Find each line in the records below that contains the word "against" and copy those lines in full.

----- Exercise data

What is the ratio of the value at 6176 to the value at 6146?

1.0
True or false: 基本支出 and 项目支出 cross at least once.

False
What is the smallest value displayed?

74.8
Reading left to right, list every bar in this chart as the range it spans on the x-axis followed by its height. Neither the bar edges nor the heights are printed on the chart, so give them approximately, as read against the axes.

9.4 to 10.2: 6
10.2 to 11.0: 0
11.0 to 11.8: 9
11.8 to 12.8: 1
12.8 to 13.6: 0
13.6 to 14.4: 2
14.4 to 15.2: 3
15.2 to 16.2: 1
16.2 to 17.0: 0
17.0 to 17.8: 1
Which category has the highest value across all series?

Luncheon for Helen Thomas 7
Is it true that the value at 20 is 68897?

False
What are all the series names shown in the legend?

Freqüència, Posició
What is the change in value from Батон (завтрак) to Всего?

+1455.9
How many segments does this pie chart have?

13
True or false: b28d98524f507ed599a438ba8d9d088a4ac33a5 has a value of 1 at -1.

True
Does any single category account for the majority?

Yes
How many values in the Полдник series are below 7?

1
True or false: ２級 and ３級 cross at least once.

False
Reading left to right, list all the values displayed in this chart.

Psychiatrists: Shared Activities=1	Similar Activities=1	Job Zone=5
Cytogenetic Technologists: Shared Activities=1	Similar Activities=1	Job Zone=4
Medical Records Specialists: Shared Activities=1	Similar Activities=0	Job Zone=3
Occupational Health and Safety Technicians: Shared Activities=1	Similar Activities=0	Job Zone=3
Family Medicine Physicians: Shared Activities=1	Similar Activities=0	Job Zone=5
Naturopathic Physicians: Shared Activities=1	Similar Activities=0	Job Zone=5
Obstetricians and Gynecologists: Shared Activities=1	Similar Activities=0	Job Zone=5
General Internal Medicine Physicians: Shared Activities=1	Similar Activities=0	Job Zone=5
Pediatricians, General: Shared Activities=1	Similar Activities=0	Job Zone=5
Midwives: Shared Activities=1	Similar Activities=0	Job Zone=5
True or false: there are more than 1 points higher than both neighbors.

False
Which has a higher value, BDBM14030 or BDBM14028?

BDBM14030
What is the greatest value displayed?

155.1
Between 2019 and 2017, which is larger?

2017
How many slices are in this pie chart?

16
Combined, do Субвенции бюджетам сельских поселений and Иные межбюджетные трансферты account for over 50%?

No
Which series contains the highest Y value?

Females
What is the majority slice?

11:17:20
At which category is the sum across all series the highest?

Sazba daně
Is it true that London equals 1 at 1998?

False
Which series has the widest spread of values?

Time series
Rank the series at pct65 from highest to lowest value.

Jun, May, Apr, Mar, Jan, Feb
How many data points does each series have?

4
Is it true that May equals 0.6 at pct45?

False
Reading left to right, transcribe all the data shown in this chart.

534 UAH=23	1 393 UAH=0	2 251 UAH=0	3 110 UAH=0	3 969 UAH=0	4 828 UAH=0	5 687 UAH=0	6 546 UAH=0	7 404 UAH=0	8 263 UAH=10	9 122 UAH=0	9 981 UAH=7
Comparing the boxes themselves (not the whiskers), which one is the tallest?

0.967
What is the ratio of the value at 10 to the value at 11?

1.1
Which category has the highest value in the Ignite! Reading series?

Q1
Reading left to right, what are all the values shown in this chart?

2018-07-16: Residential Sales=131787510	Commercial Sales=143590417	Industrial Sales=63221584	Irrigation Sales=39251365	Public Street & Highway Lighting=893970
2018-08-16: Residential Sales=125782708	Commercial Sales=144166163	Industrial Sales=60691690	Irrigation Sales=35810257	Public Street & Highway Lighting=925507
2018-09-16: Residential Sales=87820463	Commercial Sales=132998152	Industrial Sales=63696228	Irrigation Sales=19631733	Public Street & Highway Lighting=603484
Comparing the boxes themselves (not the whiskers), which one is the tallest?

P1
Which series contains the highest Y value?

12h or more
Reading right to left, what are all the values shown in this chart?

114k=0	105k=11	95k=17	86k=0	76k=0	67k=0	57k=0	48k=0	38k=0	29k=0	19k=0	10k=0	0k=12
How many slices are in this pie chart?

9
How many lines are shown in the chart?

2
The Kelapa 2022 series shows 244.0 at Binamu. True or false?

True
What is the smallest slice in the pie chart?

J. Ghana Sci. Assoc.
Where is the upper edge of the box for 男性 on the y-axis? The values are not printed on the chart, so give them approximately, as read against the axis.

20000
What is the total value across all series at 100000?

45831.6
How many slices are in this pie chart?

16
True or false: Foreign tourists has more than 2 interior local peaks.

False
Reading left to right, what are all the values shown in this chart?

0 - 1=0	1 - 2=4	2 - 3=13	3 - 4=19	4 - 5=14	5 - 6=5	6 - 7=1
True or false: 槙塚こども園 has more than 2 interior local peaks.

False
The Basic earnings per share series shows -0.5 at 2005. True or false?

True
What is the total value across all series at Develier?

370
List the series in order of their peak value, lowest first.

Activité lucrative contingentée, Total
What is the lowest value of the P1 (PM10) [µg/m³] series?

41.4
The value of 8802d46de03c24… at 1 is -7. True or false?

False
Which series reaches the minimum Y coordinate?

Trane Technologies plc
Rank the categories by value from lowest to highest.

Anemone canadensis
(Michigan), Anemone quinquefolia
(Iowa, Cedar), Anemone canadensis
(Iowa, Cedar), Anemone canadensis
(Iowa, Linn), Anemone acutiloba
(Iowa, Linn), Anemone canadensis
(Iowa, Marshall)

----------

### Response for this exercise
Reading left to right, list every bar in this chart as the range it spans on the x-axis followed by its height. Neither the bar edges nor the heights are printed on the chart, so give them approximately, as read against the axes.
Where is the upper edge of the box for 男性 on the y-axis? The values are not printed on the chart, so give them approximately, as read against the axis.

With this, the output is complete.